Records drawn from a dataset
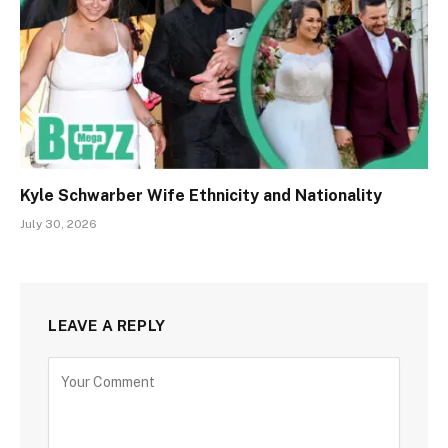
Kyle Schwarber Wife Ethnicity and Nationality
July 30, 2026
LEAVE A REPLY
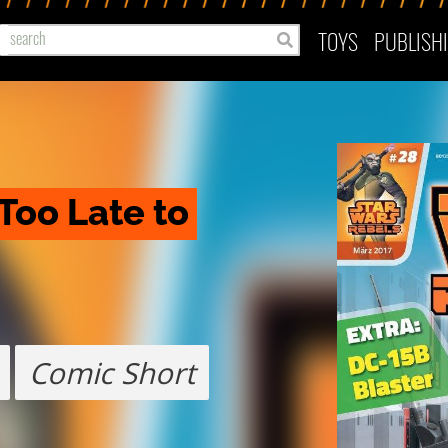
TOYS
PUBLISH
Too Late to 
Comic Short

WHAT TO WORK ON: This task calls for the records to be copied exactly, without pictures.

ANSWER TO THE PROBLEM:
Kyle Schwarber Wife Ethnicity and Nationality
July 30, 2026
LEAVE A REPLY
TOYS
PUBLISH
Too Late to 
Comic Short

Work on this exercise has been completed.